READING PASSAGE below:

In certain embodiments, the disclosure is directed to a procedure to discover wireless docking stations, while operating the connecting device (mobile device) at low power. While wired docking stations use physical connections to make the pairing between the mobile device and the docking station, wireless docking requires other methods to perform the discovery. Conventional methods require user-initiated discovery procedures that depend on conventional wireless technologies, including Wi-Fi Direct, Bluetooth or Near-Field Communication (NFC).
Conventional user-initiated discovery methods are not efficient and often require user intervention or initiation. Moreover, the conventional user-initiated discovery methods can be time consuming. For example, the Wi-Fi direct detection takes about 5-10 seconds before a communicating device is detected and communication is established. These and other inefficiencies detract from the user experience. With the proliferation of wireless docking stations, the users experience delay from the moment they are at or near the docking station until the time the mobile device is online. The addition of wireless charging to the wireless docking station can be used to reduce this delay.
In one embodiment, the disclosure leverages the proximity usage of wireless charging as a source of wireless docking discovery. Each wireless charging station is associated to a unique wireless docking device and is typically configured to operate at a mobile device proximity of about 10 cm. This is to avoid false detection by the mobile device. Proximity detection may be based on A4WP-Rezence to allow fast (less than 200 ms) and intelligent handover (including security check) to faster wireless interfaces like Wi-Fi, Wi-Gig, etc.
The conventional methods for addressing wireless connectivity between a mobile device and docking stations (which may include wireless charging stations) have failed to provide quick and efficient connectivity solutions. For example, NFC provides proximity detection and pairing. While NFC provides fast discovery, both the docking station and the mobile device must be equipped with NFC hardware and software. NFC does not provide wireless charging capability for different mobile devices.

End of READING PASSAGE.
SUPPLIED ENTRIES below:

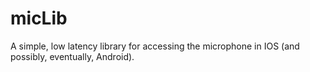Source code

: # micLib
A simple, low latency library for accessing the microphone in IOS (and possibly, eventually, Android).
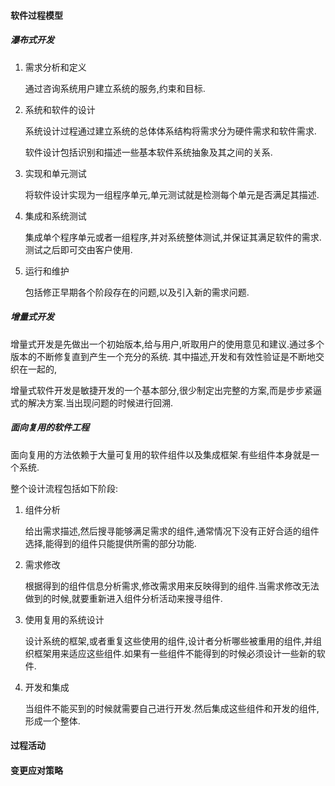#### 软件过程模型

##### 瀑布式开发

1. 需求分析和定义

   通过咨询系统用户建立系统的服务,约束和目标.

2. 系统和软件的设计

   系统设计过程通过建立系统的总体体系结构将需求分为硬件需求和软件需求.

   软件设计包括识别和描述一些基本软件系统抽象及其之间的关系.

3. 实现和单元测试

   将软件设计实现为一组程序单元,单元测试就是检测每个单元是否满足其描述.

4. 集成和系统测试

   集成单个程序单元或者一组程序,并对系统整体测试,并保证其满足软件的需求.测试之后即可交由客户使用.

5. 运行和维护

   包括修正早期各个阶段存在的问题,以及引入新的需求问题.

##### 增量式开发

增量式开发是先做出一个初始版本,给与用户,听取用户的使用意见和建议.通过多个版本的不断修复直到产生一个充分的系统. 其中描述,开发和有效性验证是不断地交织在一起的,

增量式软件开发是敏捷开发的一个基本部分,很少制定出完整的方案,而是步步紧逼式的解决方案.当出现问题的时候进行回溯.

##### 面向复用的软件工程

面向复用的方法依赖于大量可复用的软件组件以及集成框架.有些组件本身就是一个系统.

整个设计流程包括如下阶段:

1. 组件分析

   给出需求描述,然后搜寻能够满足需求的组件,通常情况下没有正好合适的组件选择,能得到的组件只能提供所需的部分功能.

2. 需求修改

   根据得到的组件信息分析需求,修改需求用来反映得到的组件.当需求修改无法做到的时候,就要重新进入组件分析活动来搜寻组件.

3. 使用复用的系统设计

   设计系统的框架,或者重复这些使用的组件,设计者分析哪些被重用的组件,并组织框架用来适应这些组件.如果有一些组件不能得到的时候必须设计一些新的软件.

4. 开发和集成

   当组件不能买到的时候就需要自己进行开发.然后集成这些组件和开发的组件,形成一个整体.

#### 过程活动



#### 变更应对策略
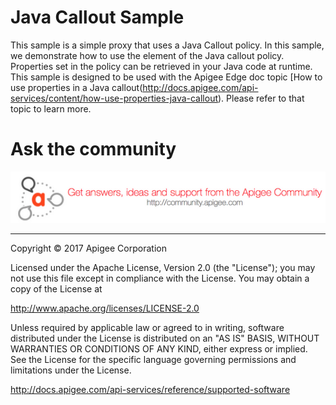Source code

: # Java Callout Sample

This sample is a simple proxy that uses a Java Callout policy. In this sample, we demonstrate how to use the <Properties> element of the Java callout policy. Properties set in the policy can be retrieved in your Java code at runtime. This sample is designed to be used with the Apigee Edge doc topic [How to use properties in a Java callout(http://docs.apigee.com/api-services/content/how-use-properties-java-callout). Please refer to that topic to learn more.


# Ask the community

[![alt text](../../images/apigee-community.png "Apigee Community is a great place to ask questions and find answers about developing API proxies. ")](https://community.apigee.com?via=github)

---

Copyright © 2017 Apigee Corporation

Licensed under the Apache License, Version 2.0 (the "License"); you may not use
this file except in compliance with the License. You may obtain a copy
of the License at

http://www.apache.org/licenses/LICENSE-2.0

Unless required by applicable law or agreed to in writing, software
distributed under the License is distributed on an "AS IS" BASIS,
WITHOUT WARRANTIES OR CONDITIONS OF ANY KIND, either express or implied.
See the License for the specific language governing permissions and
limitations under the License.

http://docs.apigee.com/api-services/reference/supported-software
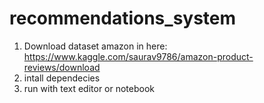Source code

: # recommendations_system
1. Download dataset amazon in here: https://www.kaggle.com/saurav9786/amazon-product-reviews/download
2. intall dependecies
3. run with text editor or notebook
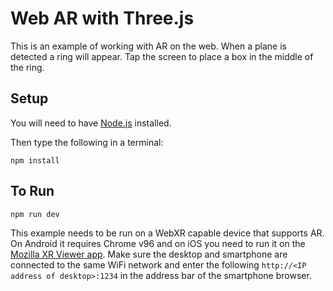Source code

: # Web AR with Three.js

This is an example of working with AR on the web. When a plane is detected a ring will appear. Tap the screen to place a box in the middle of the ring.

## Setup

You will need to have [Node.js](https://nodejs.org/en/) installed. 

Then type the following in a terminal:

	npm install

## To Run

	npm run dev

This example needs to be run on a WebXR capable device that supports AR. On Android it requires Chrome v96 and on iOS you need to run it on the [Mozilla XR Viewer app](https://apps.apple.com/us/app/webxr-viewer/id1295998056). Make sure the desktop and smartphone are connected to the same WiFi network and enter the following `http://<IP address of desktop>:1234` in the address bar of the smartphone browser.

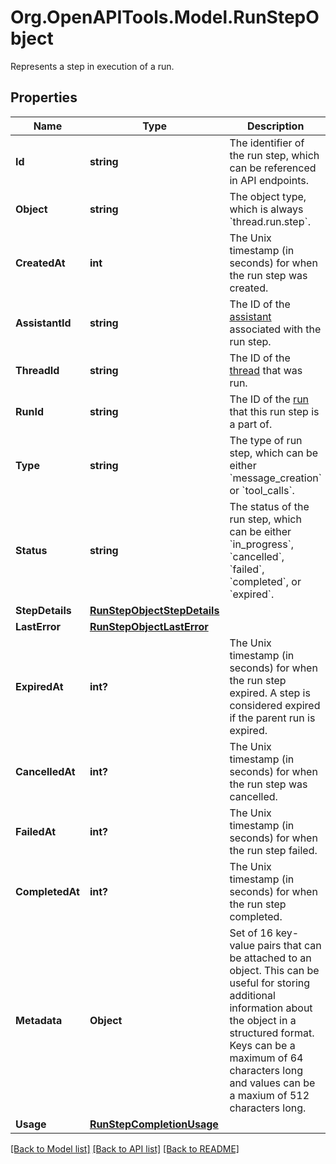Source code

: # Org.OpenAPITools.Model.RunStepObject
Represents a step in execution of a run. 

## Properties

Name | Type | Description | Notes
------------ | ------------- | ------------- | -------------
**Id** | **string** | The identifier of the run step, which can be referenced in API endpoints. | 
**Object** | **string** | The object type, which is always &#x60;thread.run.step&#x60;. | 
**CreatedAt** | **int** | The Unix timestamp (in seconds) for when the run step was created. | 
**AssistantId** | **string** | The ID of the [assistant](/docs/api-reference/assistants) associated with the run step. | 
**ThreadId** | **string** | The ID of the [thread](/docs/api-reference/threads) that was run. | 
**RunId** | **string** | The ID of the [run](/docs/api-reference/runs) that this run step is a part of. | 
**Type** | **string** | The type of run step, which can be either &#x60;message_creation&#x60; or &#x60;tool_calls&#x60;. | 
**Status** | **string** | The status of the run step, which can be either &#x60;in_progress&#x60;, &#x60;cancelled&#x60;, &#x60;failed&#x60;, &#x60;completed&#x60;, or &#x60;expired&#x60;. | 
**StepDetails** | [**RunStepObjectStepDetails**](RunStepObjectStepDetails.md) |  | 
**LastError** | [**RunStepObjectLastError**](RunStepObjectLastError.md) |  | 
**ExpiredAt** | **int?** | The Unix timestamp (in seconds) for when the run step expired. A step is considered expired if the parent run is expired. | 
**CancelledAt** | **int?** | The Unix timestamp (in seconds) for when the run step was cancelled. | 
**FailedAt** | **int?** | The Unix timestamp (in seconds) for when the run step failed. | 
**CompletedAt** | **int?** | The Unix timestamp (in seconds) for when the run step completed. | 
**Metadata** | **Object** | Set of 16 key-value pairs that can be attached to an object. This can be useful for storing additional information about the object in a structured format. Keys can be a maximum of 64 characters long and values can be a maxium of 512 characters long.  | 
**Usage** | [**RunStepCompletionUsage**](RunStepCompletionUsage.md) |  | 

[[Back to Model list]](../README.md#documentation-for-models) [[Back to API list]](../README.md#documentation-for-api-endpoints) [[Back to README]](../README.md)

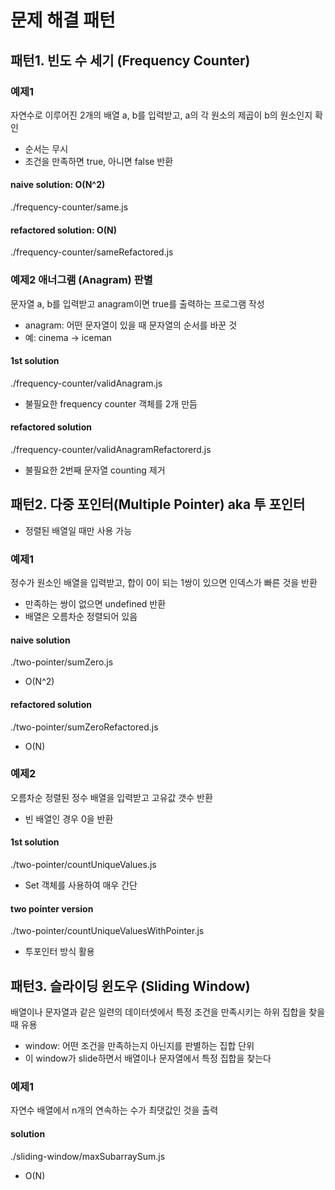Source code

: # 문제 해결 패턴

## 패턴1. 빈도 수 세기 (Frequency Counter)

### 예제1

자연수로 이루어진 2개의 배열 a, b를 입력받고, a의 각 원소의 제곱이 b의 원소인지 확인

- 순서는 무시
- 조건을 만족하면 true, 아니면 false 반환

#### naive solution: O(N^2)

./frequency-counter/same.js

#### refactored solution: O(N)

./frequency-counter/sameRefactored.js

### 예제2 애너그램 (Anagram) 판별

문자열 a, b를 입력받고 anagram이면 true를 출력하는 프로그램 작성

- anagram: 어떤 문자열이 있을 때 문자열의 순서를 바꾼 것
- 예: cinema -> iceman

#### 1st solution

./frequency-counter/validAnagram.js

- 불필요한 frequency counter 객체를 2개 만듬

#### refactored solution

./frequency-counter/validAnagramRefactorerd.js

- 불필요한 2번째 문자열 counting 제거

## 패턴2. 다중 포인터(Multiple Pointer) aka 투 포인터

- 정렬된 배열일 때만 사용 가능

### 예제1

정수가 원소인 배열을 입력받고, 합이 0이 되는 1쌍이 있으면 인덱스가 빠른 것을 반환

- 만족하는 쌍이 없으면 undefined 반환
- 배열은 오름차순 정렬되어 있음

#### naive solution

./two-pointer/sumZero.js

- O(N^2)

#### refactored solution

./two-pointer/sumZeroRefactored.js

- O(N)

### 예제2

오름차순 정렬된 정수 배열을 입력받고 고유값 갯수 반환

- 빈 배열인 경우 0을 반환

#### 1st solution

./two-pointer/countUniqueValues.js

- Set 객체를 사용하여 매우 간단

#### two pointer version

./two-pointer/countUniqueValuesWithPointer.js

- 투포인터 방식 활용

## 패턴3. 슬라이딩 윈도우 (Sliding Window)

배열이나 문자열과 같은 일련의 데이터셋에서 특정 조건을 만족시키는 하위 집합을 찾을 때 유용

- window: 어떤 조건을 만족하는지 아닌지를 판별하는 집합 단위
- 이 window가 slide하면서 배열이나 문자열에서 특정 집합을 찾는다

### 예제1

자연수 배열에서 n개의 연속하는 수가 최댓값인 것을 출력

#### solution

./sliding-window/maxSubarraySum.js

- O(N)
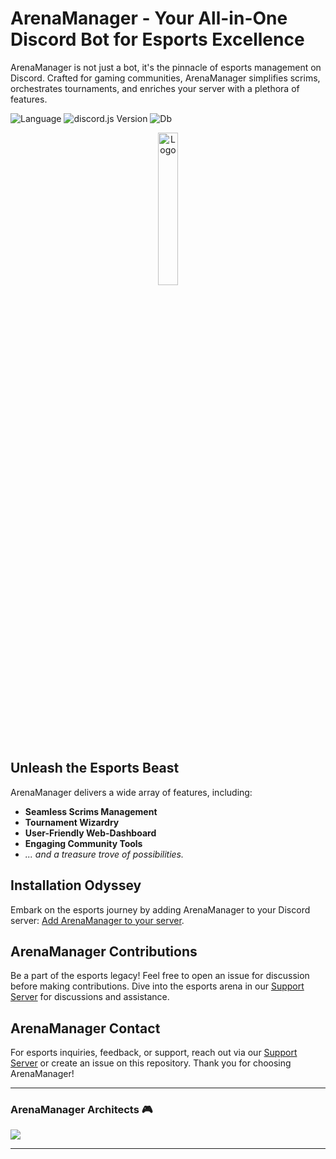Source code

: # ArenaManager - Your All-in-One Discord Bot for Esports Excellence

ArenaManager is not just a bot, it's the pinnacle of esports management on Discord. Crafted for gaming communities, ArenaManager simplifies scrims, orchestrates tournaments, and enriches your server with a plethora of features. 

![Language](https://img.shields.io/badge/javascript-blue?logo=javascript)
![discord.js Version](https://img.shields.io/badge/lib-discord.js_v14-blue)
![Db](https://img.shields.io/badge/db-MongoDB-blue)

<div align="center">
  <img src="https://cdn.discordapp.com/attachments/1159504274938675312/1206586330168168528/arena-manager-main.png?ex=65dc8c16&is=65ca1716&hm=22e0f6c7fb48982af99dbeb6bb20d62bf0d5a18b3d09f5de4f99c751f12ce437&" alt="Logo" width="25%">
</div>

## Unleash the Esports Beast
ArenaManager delivers a wide array of features, including:

- **Seamless Scrims Management**
- **Tournament Wizardry**
- **User-Friendly Web-Dashboard**
- **Engaging Community Tools**
- *... and a treasure trove of possibilities.*

## Installation Odyssey
Embark on the esports journey by adding ArenaManager to your Discord server: [Add ArenaManager to your server](https://discord.com/api/oauth2/authorize?client_id=1184449900541378641&permissions=8&scope=bot). 

## ArenaManager Contributions

Be a part of the esports legacy! Feel free to open an issue for discussion before making contributions. Dive into the esports arena in our [Support Server](https://discord.gg/Q52p7cuBHY) for discussions and assistance.

## ArenaManager Contact
For esports inquiries, feedback, or support, reach out via our [Support Server](https://discord.gg/Q52p7cuBHY) or create an issue on this repository. Thank you for choosing ArenaManager!

---

### ArenaManager Architects 🎮
<a href="https://github.com/arenamanagerofficial/arenamanager/graphs/contributors">
  <img src="https://contrib.rocks/image?repo=arenamanagerofficial/arenamanager" />
</a>



---

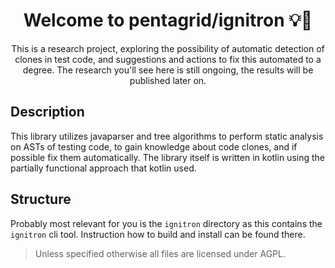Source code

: <div style="text-align: center;">
    <h1>Welcome to pentagrid/ignitron 💡🔬</h1>
    <p>
        This is a research project, exploring the possibility of automatic detection of clones in test code, and suggestions and actions to fix this automated to a degree.
        The research you'll see here is still ongoing, the results will be published later on.
    </p>
</div>

## Description

This library utilizes javaparser and tree algorithms to perform static analysis on ASTs of testing code, to gain knowledge about code clones, and if
possible fix them automatically.
The library itself is written in kotlin using the partially functional approach that kotlin used.

## Structure

Probably most relevant for you is the `ignitron` directory as this contains the `ignitron` cli tool.
Instruction how to build and install can be found there.

> Unless specified otherwise all files are licensed under AGPL.
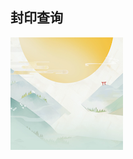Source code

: ## 封印查询
<img align="center" src="https://github.com/ZHK1024/Kagura/blob/master/Resource/images/icon_60@3x.png?raw=true" />
<img scr="https://github.com/ZHK1024/Kagura/blob/master/Resource/images/clue.png?raw=true">



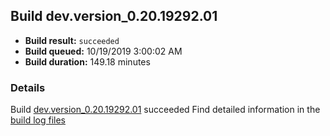 ## Build dev.version_0.20.19292.01
- **Build result:** `succeeded`
- **Build queued:** 10/19/2019 3:00:02 AM
- **Build duration:** 149.18 minutes
### Details
Build [dev.version_0.20.19292.01](https://winappstudio.visualstudio.com/web/build.aspx?pcguid=a4ef43be-68ce-4195-a619-079b4d9834c2&builduri=vstfs%3a%2f%2f%2fBuild%2fBuild%2f31512) succeeded
Find detailed information in the [build log files]()

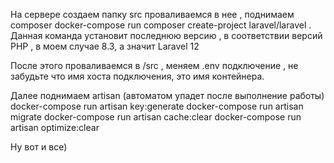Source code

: На сервере создаем папку src
проваливаемся в нее , поднимаем composer 
docker-compose run composer create-project laravel/laravel . 
Данная команда установит последнюю версию , в соответствии версий PHP , в моем случае 8.3, а значит Laravel 12

После этого проваливаемся в /src , меняем .env подключение , не забудьте что имя хоста подключения, это имя контейнера.

Далее поднимаем artisan (автоматом упадет после выполнение работы)
docker-compose run artisan key:generate
docker-compose run artisan migrate
docker-compose run artisan cache:clear
docker-compose run artisan optimize:clear

Ну вот и все)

End of SUPPLIED ENTRIES.

== YOUR TASKS ==
- a) According to the wireless docking passage, why is each wireless charging station typically set to operate at a mobile device proximity of about 10 cm? Answer in one to three sentences.
- b) Print the rows from their start up to and including the line containing "# Ask the community", leaving out the pictures.
The wireless docking passage and the rows are unrelated to each other.

== YOUR WRITTEN ANSWERS ==
- a) Each wireless charging station is typically configured to operate at a mobile device proximity of about 10 cm to avoid false detection by the mobile device.

- b)
Source code

: # micLib
A simple, low latency library for accessing the microphone in IOS (and possibly, eventually, Android).
#### 软件过程模型

##### 瀑布式开发

1. 需求分析和定义

   通过咨询系统用户建立系统的服务,约束和目标.

2. 系统和软件的设计

   系统设计过程通过建立系统的总体体系结构将需求分为硬件需求和软件需求.

   软件设计包括识别和描述一些基本软件系统抽象及其之间的关系.

3. 实现和单元测试

   将软件设计实现为一组程序单元,单元测试就是检测每个单元是否满足其描述.

4. 集成和系统测试

   集成单个程序单元或者一组程序,并对系统整体测试,并保证其满足软件的需求.测试之后即可交由客户使用.

5. 运行和维护

   包括修正早期各个阶段存在的问题,以及引入新的需求问题.

##### 增量式开发

增量式开发是先做出一个初始版本,给与用户,听取用户的使用意见和建议.通过多个版本的不断修复直到产生一个充分的系统. 其中描述,开发和有效性验证是不断地交织在一起的,

增量式软件开发是敏捷开发的一个基本部分,很少制定出完整的方案,而是步步紧逼式的解决方案.当出现问题的时候进行回溯.

##### 面向复用的软件工程

面向复用的方法依赖于大量可复用的软件组件以及集成框架.有些组件本身就是一个系统.

整个设计流程包括如下阶段:

1. 组件分析

   给出需求描述,然后搜寻能够满足需求的组件,通常情况下没有正好合适的组件选择,能得到的组件只能提供所需的部分功能.

2. 需求修改

   根据得到的组件信息分析需求,修改需求用来反映得到的组件.当需求修改无法做到的时候,就要重新进入组件分析活动来搜寻组件.

3. 使用复用的系统设计

   设计系统的框架,或者重复这些使用的组件,设计者分析哪些被重用的组件,并组织框架用来适应这些组件.如果有一些组件不能得到的时候必须设计一些新的软件.

4. 开发和集成

   当组件不能买到的时候就需要自己进行开发.然后集成这些组件和开发的组件,形成一个整体.

#### 过程活动



#### 变更应对策略
Source code

: # Java Callout Sample

This sample is a simple proxy that uses a Java Callout policy. In this sample, we demonstrate how to use the <Properties> element of the Java callout policy. Properties set in the policy can be retrieved in your Java code at runtime. This sample is designed to be used with the Apigee Edge doc topic [How to use properties in a Java callout(http://docs.apigee.com/api-services/content/how-use-properties-java-callout). Please refer to that topic to learn more.


# Ask the community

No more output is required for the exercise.